Social care is brutal and it's taken me a log time to get where I am...pay is crap now but I supplement with very very controlled consultancy ( errr well as of a week ago but to be fair I asked someone about sending an email at the weekend about something and they looked horrified and asked why on earth would I do that when I could send it Monday and was I OK? Grin )

NeverTwerkNaked · 27/10/2019 23:31

@PrincessLouis it is a public sector organisation. I realise it is quite unusual, feel very lucky. The work is fascinating and fulfilling too.

Gide · 28/10/2019 00:20

About ten, pretty normal for me. I’m a teacher.

SunshineInMySprocket · 28/10/2019 01:22

I’m a librarian in a school and I’m paid for 35 hours a week. I’ll definitely do an extra 6 hours unpaid as I do that every school week. I go in early to help manage my stress levels as I can get a parking space, set up for my lessons and have a quick tidy up. I leave fairly promptly at the end of the school day.

MrsElf · 28/10/2019 01:26
  1. What's your job?
#1 farm worker #2 gamekeeper
  1. How many hours are you paid to do each week?
Both vary wildly. I stay until all necessary tasks are complete if possible. This week 28 hours job #1, and about 21 hours job #2.
  1. How many additional hours unpaid have you worked this week?
#1 None. This week or ever - I am paid to the nearest 5 mins, and I charge for answering work related calls while not at work. #2 About 22 hours.

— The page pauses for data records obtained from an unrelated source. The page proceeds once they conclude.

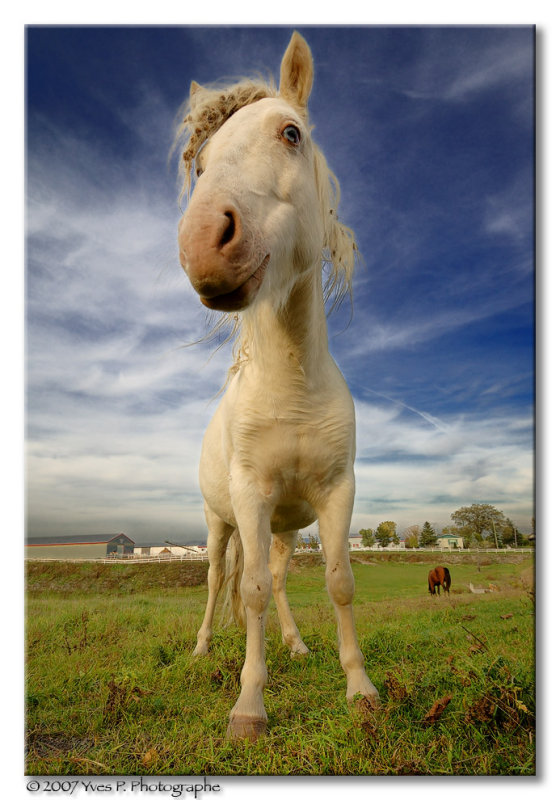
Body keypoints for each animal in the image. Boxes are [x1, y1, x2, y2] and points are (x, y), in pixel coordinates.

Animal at [176, 32, 376, 744]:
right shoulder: (251, 497)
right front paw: (249, 704)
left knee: (285, 581)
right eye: (201, 165)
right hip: (222, 523)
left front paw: (360, 689)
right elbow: (252, 591)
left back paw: (294, 644)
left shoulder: (335, 492)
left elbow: (339, 583)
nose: (202, 243)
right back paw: (204, 647)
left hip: (288, 526)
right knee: (218, 581)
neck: (292, 384)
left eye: (291, 133)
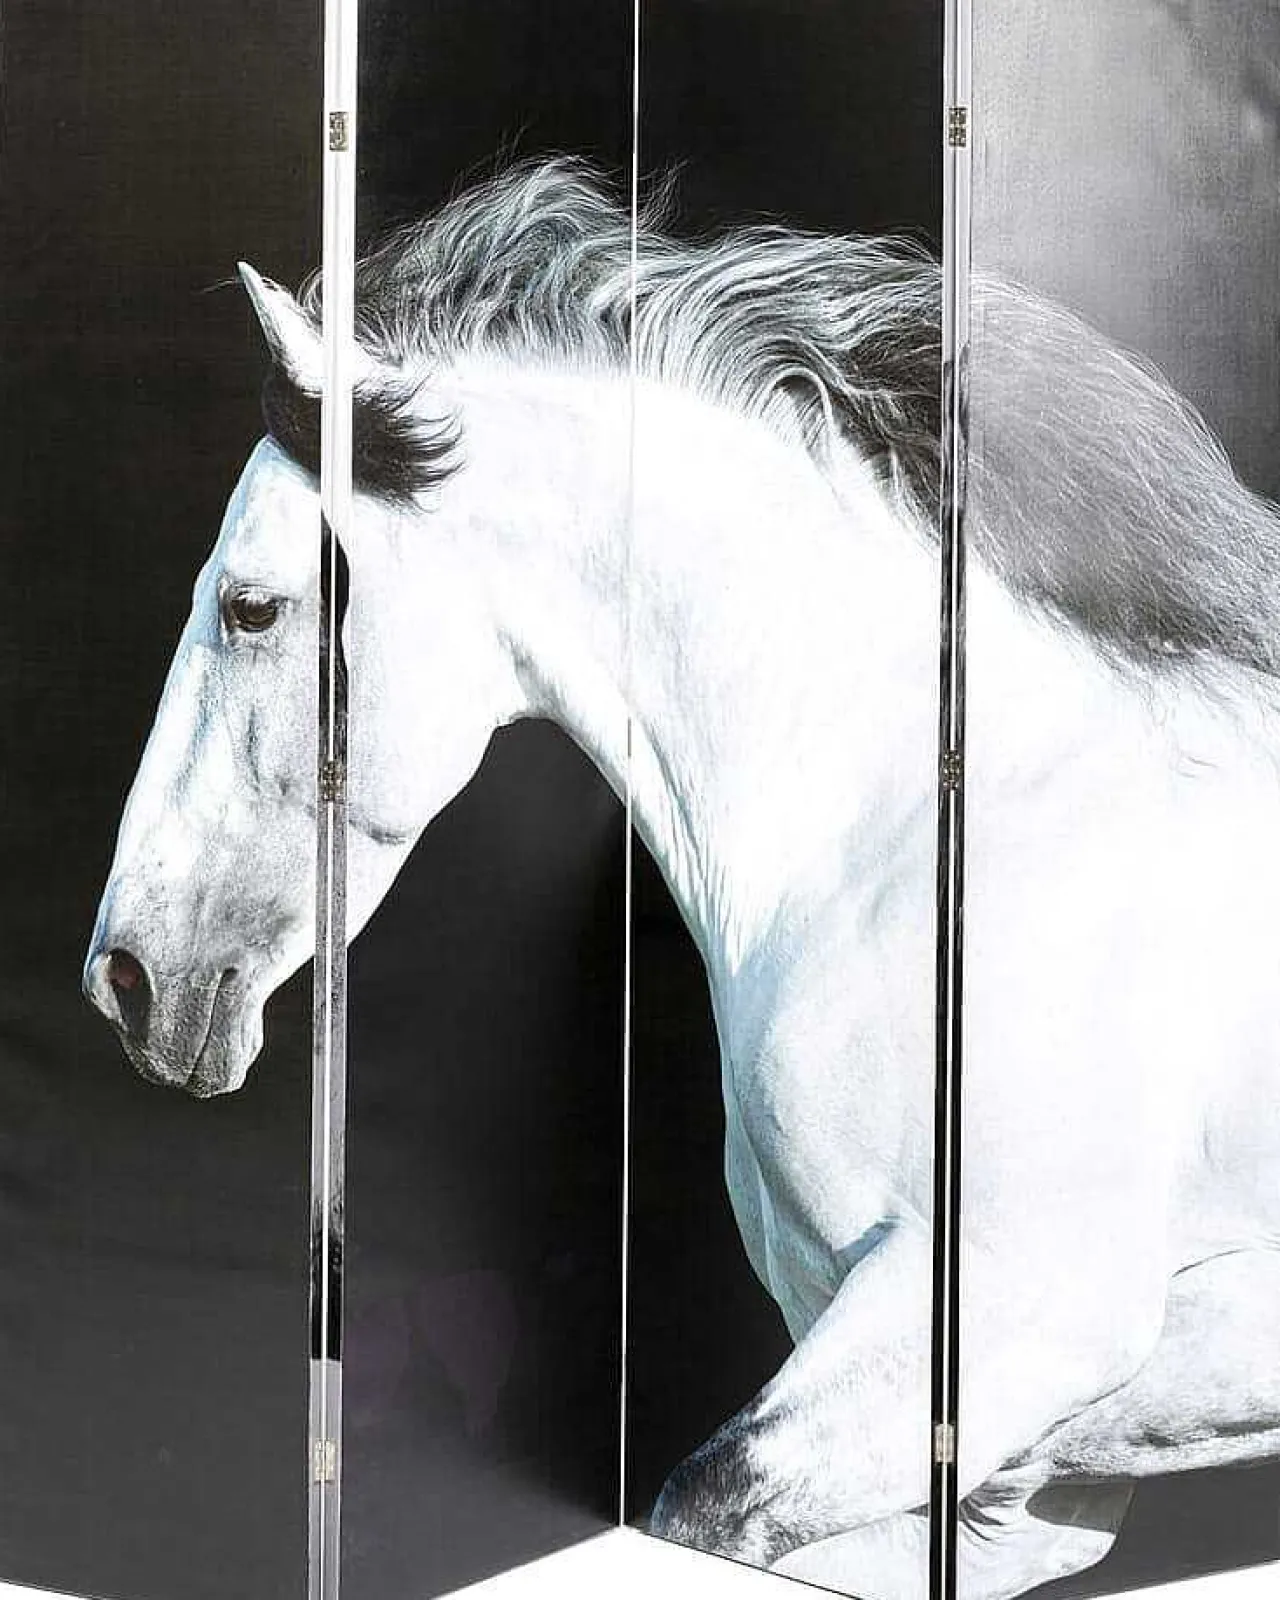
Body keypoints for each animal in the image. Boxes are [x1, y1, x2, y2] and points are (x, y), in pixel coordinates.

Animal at [83, 159, 1280, 1599]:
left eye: (251, 606)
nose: (126, 975)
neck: (932, 833)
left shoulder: (1014, 1326)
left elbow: (704, 1500)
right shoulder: (1007, 1480)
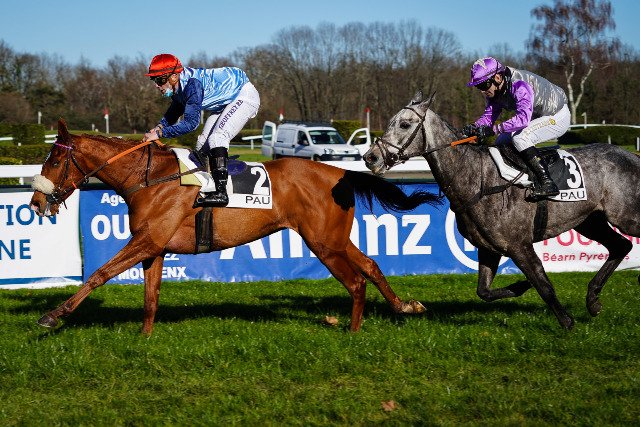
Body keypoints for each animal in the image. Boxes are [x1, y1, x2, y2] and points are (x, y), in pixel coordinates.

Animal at [29, 120, 441, 335]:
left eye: (54, 161)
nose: (35, 203)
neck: (150, 178)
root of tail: (340, 172)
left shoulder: (146, 240)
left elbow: (99, 273)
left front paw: (52, 316)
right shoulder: (154, 247)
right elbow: (150, 296)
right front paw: (145, 337)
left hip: (323, 243)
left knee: (356, 281)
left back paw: (353, 332)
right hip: (334, 238)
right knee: (370, 266)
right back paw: (405, 306)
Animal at [363, 91, 640, 330]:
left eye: (405, 124)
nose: (371, 157)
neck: (478, 179)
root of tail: (631, 156)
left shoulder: (519, 245)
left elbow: (544, 285)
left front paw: (566, 322)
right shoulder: (488, 248)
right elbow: (484, 291)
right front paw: (520, 286)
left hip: (625, 216)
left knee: (624, 241)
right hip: (590, 221)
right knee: (621, 245)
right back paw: (592, 300)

Some phone time, some time mending equipment.
  1. Why?
#1I take my wages in cash from the cash box, and leave an invoice. #2 Money varies, hours vary, and there's absolutely NO correlation. Frankly it's a hobby with a weekly mystery bonus. Usually £££, but one week it was a fry up and a puppy, another week I got a work bench. A curry and a chocolate wafer for 4 days work was probably the worst return, but on the other hand I've been given £200+ for doing 3 afternoons.
  1. What are you going to do differently next week to ensure you work fewer unpaid hours?
Nothing. To be fair this is a worse than usual week. I'd probably do this for free if I could afford to! I only keep a record as a kind of diary, for HMRC, and to boggle at the lack of method employer #2. I am overpaid occasionally, and get random stuff quite often, also, if the cost to me (petrol etc) gets a bit high I do point it out and then I get another handful of cash.
siriusblackthemischieviouscat · 28/10/2019 06:53

HR and Payroll Manager
I'm paid for 37 hours but most weeks i work between 45-50 hours. I try not to work on a weekend though. All hours are worked mid week, Monday to Thursday i usually work 10/11 hour days or more. Both at work and at home. I have a short day on a Friday and try not to work at home if i can help it.

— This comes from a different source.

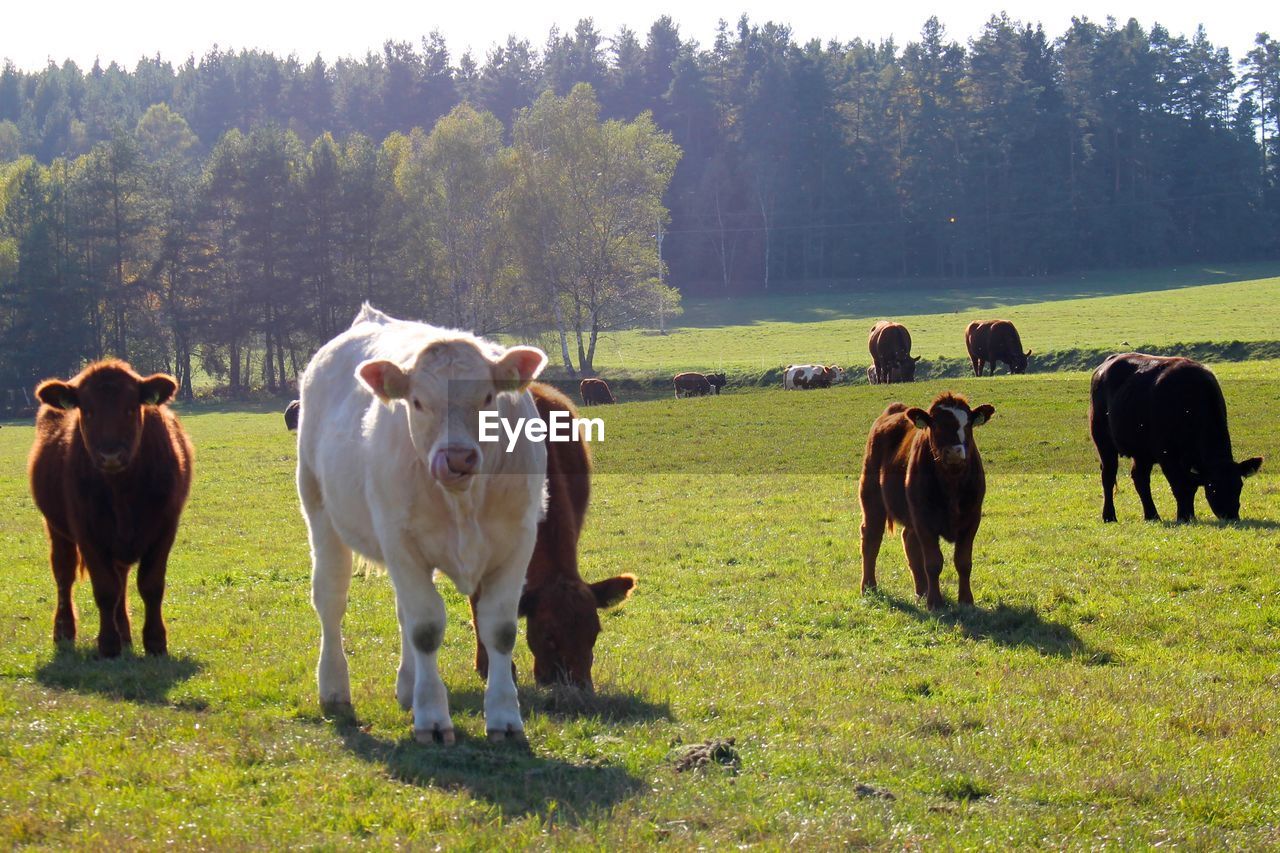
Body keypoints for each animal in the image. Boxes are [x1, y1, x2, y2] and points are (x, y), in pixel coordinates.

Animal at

bumblingbovine49 · 28/10/2019 07:06

Market research. I supposedly work 30hrs a week but did about 40 last week. Some weeks I don't buy we have a lot of deadlines and are short staffed. However the extra work last week was as a result of not being given enough time to complete something.

Rainuntilseptember · 28/10/2019 07:09

Part time teacher, paid for 22 hours and I worked four hours yesterday evening so in theory only 18 more to go this week haha.
I am definitely doing nothing tonight and getting some sleep instead, once dc are in bed.